§ **Task requirements**: Please update the entries from the line containing "Document page, 1654x1241 pixels." through the line containing "title Discussion – Timing [82, 49, 1571, 257]" by replacing "Identify" with "List", and leave everything else unchanged.

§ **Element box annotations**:
**********

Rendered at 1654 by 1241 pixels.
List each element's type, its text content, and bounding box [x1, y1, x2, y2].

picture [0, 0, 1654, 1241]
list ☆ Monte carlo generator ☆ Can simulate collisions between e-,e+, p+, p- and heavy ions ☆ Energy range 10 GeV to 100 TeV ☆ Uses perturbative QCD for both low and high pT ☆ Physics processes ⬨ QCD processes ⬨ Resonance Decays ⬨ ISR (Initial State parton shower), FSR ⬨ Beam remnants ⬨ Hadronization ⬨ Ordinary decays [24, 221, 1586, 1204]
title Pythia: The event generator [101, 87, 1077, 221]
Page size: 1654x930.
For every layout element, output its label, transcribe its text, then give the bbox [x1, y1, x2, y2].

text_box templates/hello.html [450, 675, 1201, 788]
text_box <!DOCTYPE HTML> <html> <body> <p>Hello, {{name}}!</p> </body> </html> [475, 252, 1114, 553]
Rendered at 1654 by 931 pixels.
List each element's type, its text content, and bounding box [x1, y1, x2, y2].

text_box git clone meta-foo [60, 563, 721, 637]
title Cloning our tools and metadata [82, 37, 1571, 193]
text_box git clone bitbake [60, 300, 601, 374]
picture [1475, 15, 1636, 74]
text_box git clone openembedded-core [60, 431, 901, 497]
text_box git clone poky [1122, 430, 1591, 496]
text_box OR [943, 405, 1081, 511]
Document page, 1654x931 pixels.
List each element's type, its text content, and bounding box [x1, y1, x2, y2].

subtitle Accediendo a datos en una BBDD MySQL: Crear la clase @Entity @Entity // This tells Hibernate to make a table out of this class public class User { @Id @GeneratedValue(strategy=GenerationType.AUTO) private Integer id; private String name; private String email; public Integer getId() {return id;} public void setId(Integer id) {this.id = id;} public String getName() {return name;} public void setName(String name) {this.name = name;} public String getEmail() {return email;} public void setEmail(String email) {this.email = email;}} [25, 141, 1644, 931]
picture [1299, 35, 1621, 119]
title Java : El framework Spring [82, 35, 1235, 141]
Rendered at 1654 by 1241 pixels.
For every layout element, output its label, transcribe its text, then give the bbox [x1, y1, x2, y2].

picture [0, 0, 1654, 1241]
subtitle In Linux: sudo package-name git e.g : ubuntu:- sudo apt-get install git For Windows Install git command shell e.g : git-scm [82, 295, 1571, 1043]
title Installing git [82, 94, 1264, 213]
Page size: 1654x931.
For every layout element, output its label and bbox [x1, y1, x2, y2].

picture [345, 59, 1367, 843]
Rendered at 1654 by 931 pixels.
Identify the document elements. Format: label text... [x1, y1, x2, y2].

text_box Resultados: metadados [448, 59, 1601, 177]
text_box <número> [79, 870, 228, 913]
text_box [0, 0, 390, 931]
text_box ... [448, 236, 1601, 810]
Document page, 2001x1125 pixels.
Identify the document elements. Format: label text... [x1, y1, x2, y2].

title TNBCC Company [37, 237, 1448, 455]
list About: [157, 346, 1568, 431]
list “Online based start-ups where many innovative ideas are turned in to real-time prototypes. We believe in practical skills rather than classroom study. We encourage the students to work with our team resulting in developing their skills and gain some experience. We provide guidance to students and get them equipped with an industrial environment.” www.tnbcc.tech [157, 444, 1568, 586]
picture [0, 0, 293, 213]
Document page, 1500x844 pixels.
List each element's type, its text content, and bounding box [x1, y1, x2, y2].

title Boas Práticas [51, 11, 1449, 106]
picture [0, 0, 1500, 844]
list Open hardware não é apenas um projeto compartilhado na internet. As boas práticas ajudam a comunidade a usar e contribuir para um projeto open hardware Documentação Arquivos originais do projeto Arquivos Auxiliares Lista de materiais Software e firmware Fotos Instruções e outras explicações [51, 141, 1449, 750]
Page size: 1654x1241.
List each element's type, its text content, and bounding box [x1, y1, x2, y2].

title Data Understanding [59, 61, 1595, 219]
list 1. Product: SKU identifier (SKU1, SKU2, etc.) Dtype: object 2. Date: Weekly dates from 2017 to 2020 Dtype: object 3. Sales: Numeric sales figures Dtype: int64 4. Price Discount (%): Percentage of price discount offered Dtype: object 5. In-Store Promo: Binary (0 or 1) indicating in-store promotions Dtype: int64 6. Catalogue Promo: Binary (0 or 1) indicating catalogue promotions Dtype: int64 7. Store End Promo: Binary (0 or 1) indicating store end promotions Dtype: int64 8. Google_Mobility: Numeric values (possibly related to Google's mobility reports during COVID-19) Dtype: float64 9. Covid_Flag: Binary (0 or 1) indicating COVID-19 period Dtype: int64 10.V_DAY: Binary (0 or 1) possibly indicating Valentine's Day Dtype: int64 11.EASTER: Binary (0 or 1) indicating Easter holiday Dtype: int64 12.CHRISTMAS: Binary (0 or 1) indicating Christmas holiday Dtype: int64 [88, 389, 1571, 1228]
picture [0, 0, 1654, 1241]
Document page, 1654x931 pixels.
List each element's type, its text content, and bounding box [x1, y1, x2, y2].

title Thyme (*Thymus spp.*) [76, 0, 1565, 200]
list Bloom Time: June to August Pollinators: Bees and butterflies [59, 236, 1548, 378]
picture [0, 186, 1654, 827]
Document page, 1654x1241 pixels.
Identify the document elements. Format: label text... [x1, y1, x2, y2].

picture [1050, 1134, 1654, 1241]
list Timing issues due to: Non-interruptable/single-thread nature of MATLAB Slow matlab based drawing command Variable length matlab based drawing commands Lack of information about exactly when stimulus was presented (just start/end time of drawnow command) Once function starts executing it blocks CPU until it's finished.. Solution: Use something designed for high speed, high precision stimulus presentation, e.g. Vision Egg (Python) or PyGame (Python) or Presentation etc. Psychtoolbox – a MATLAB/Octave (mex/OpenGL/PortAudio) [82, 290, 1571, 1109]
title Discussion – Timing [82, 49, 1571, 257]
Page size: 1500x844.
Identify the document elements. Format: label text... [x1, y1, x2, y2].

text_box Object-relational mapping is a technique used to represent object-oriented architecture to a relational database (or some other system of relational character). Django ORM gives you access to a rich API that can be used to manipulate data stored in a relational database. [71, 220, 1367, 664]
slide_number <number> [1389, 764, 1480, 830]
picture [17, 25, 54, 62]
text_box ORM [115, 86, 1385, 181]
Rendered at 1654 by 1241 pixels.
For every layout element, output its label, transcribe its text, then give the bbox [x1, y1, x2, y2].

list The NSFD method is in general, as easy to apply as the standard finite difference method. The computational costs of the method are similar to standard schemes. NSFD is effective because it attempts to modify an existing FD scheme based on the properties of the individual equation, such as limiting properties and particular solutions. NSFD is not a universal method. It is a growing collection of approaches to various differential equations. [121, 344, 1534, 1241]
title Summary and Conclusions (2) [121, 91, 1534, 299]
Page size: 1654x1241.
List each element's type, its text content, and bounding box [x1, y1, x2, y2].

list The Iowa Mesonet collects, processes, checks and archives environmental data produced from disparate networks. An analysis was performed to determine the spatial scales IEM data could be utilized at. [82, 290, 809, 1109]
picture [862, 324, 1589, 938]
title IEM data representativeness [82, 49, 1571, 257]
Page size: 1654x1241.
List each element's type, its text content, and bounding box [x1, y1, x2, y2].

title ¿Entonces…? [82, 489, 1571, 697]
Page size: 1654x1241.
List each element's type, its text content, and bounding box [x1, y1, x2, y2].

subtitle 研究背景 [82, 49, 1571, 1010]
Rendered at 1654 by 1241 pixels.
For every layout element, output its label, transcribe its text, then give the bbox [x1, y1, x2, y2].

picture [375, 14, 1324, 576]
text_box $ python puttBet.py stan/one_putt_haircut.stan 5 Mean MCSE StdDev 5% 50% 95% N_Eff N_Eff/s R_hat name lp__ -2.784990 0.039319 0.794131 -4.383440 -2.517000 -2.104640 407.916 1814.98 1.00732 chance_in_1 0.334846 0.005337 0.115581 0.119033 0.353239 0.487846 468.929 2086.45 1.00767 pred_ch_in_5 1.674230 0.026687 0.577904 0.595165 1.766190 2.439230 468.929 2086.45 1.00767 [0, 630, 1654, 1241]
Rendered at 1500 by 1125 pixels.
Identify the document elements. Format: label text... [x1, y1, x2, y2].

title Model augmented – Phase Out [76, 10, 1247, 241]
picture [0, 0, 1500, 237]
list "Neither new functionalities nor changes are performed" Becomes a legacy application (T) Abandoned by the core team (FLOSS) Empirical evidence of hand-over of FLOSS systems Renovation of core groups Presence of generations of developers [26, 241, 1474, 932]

**********

§ **Complete response**:
Document page, 1654x1241 pixels.
List the document elements. Format: label text... [x1, y1, x2, y2].

picture [1050, 1134, 1654, 1241]
list Timing issues due to: Non-interruptable/single-thread nature of MATLAB Slow matlab based drawing command Variable length matlab based drawing commands Lack of information about exactly when stimulus was presented (just start/end time of drawnow command) Once function starts executing it blocks CPU until it's finished.. Solution: Use something designed for high speed, high precision stimulus presentation, e.g. Vision Egg (Python) or PyGame (Python) or Presentation etc. Psychtoolbox – a MATLAB/Octave (mex/OpenGL/PortAudio) [82, 290, 1571, 1109]
title Discussion – Timing [82, 49, 1571, 257]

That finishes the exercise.